Remember when I said I am not sure I would have come to Bethany had I known how difficult this year would have been for me? Rather than cling to the past that was so comfortable, or the “easy” internship I may have had elsewhere, I am grateful God was working in this place.
I can’t imagine having missed out on this community. You, members of Bethany, have been so supportive and loving – and I would have missed ALL of that if I wouldn’t have been here. There’s a reason I didn’t know things would be tough before I came, God had plans for me to learn here, in this time, to know YOU, to be loved by YOU, and I thank God for that.

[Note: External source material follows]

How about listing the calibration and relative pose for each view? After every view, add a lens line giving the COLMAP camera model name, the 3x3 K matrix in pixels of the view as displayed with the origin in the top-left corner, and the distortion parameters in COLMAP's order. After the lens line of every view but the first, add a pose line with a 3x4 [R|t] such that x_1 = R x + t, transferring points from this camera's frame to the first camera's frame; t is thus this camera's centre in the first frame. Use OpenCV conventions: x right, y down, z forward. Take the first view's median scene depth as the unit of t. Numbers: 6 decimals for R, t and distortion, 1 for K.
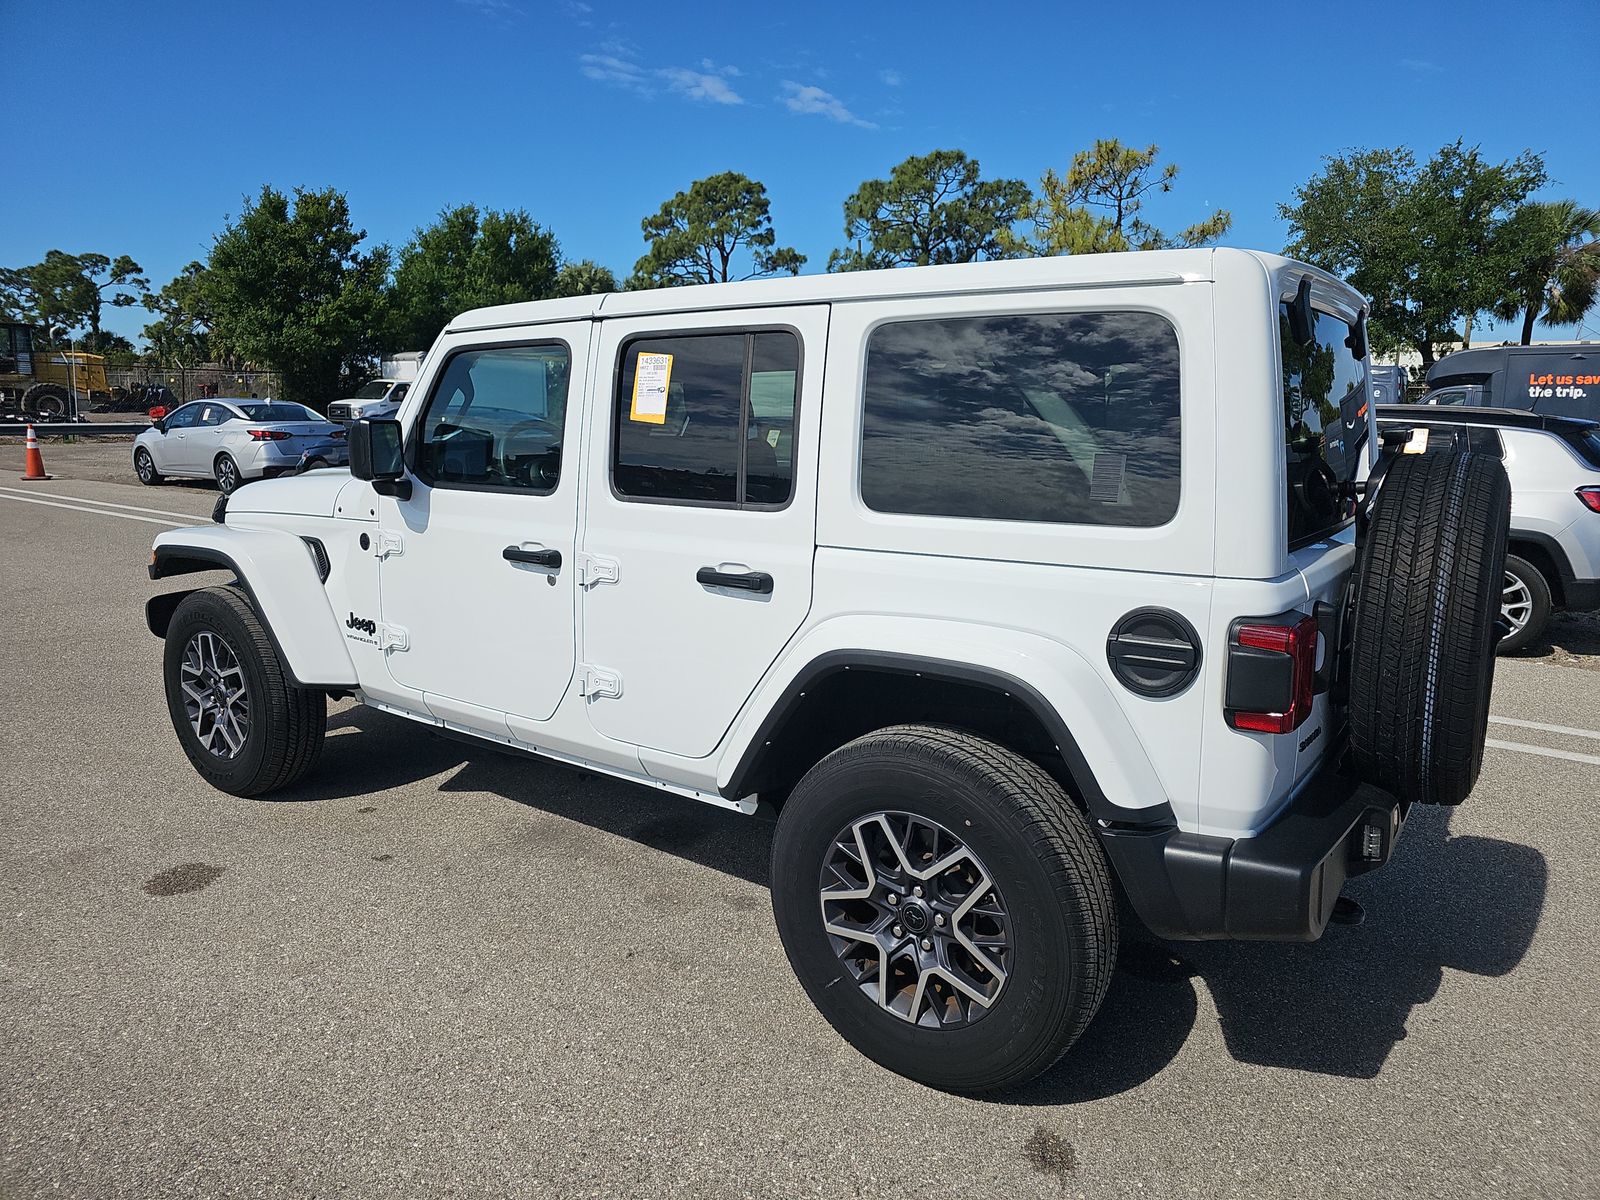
lens RADIAL K [[1062.6, 0, 793.4], [0, 1062.6, 572.1], [0, 0, 1]] dist [0.023181, -0.016065]
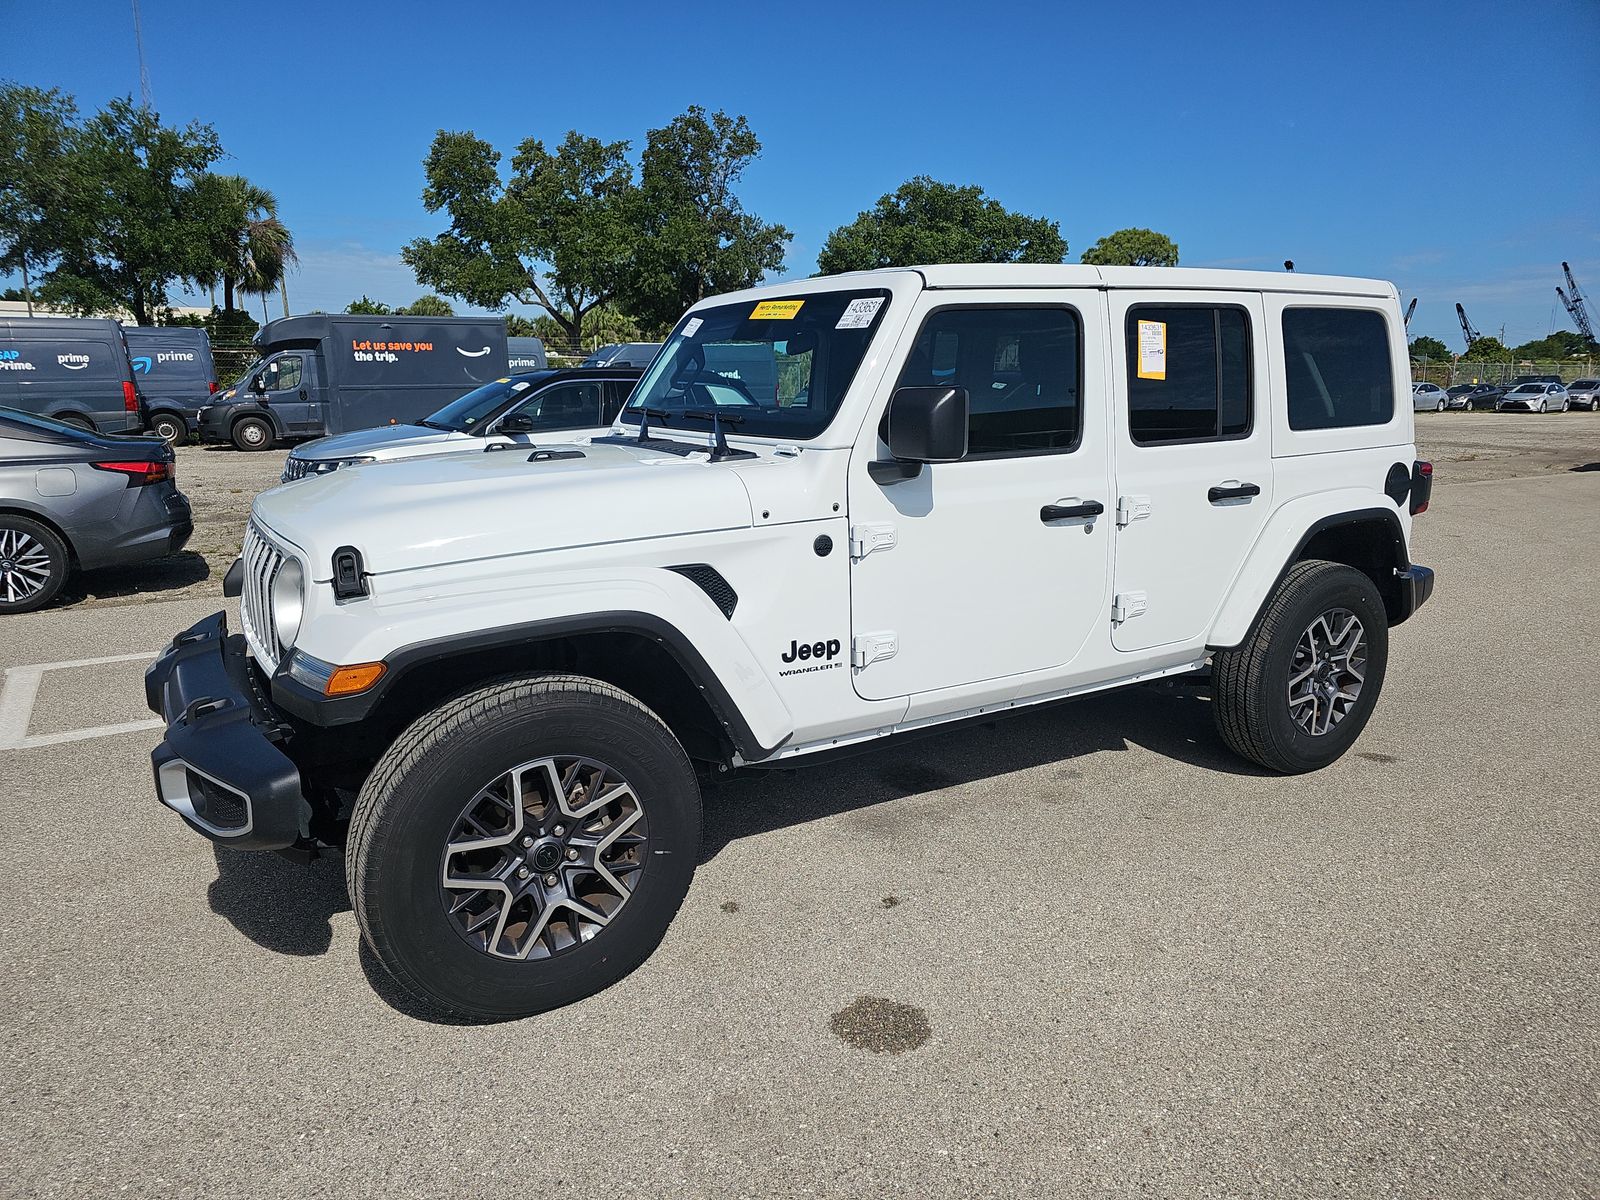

Those voices saying, “think of how much you’ll grow” were right! I didn’t have to like it – but there was the Holy Spirit, molding me into something new, to continue to be in this place, living out the mission of God.
So remember, in those moments where you feel God has forsaken you, agitated by what lies before you, that indeed God is right beside you, thanks to the Holy Spirit gifted to you in baptism through the death and resurrection in Christ. This agitation is not merely an instrument to frustrate you, rather, a stirring of the Holy Spirit in your life to refresh you, and help you learn and grow.
You are a loved child of God, fearfully and wonderfully made, but certainly not done growing and being renewed, thanks be to God.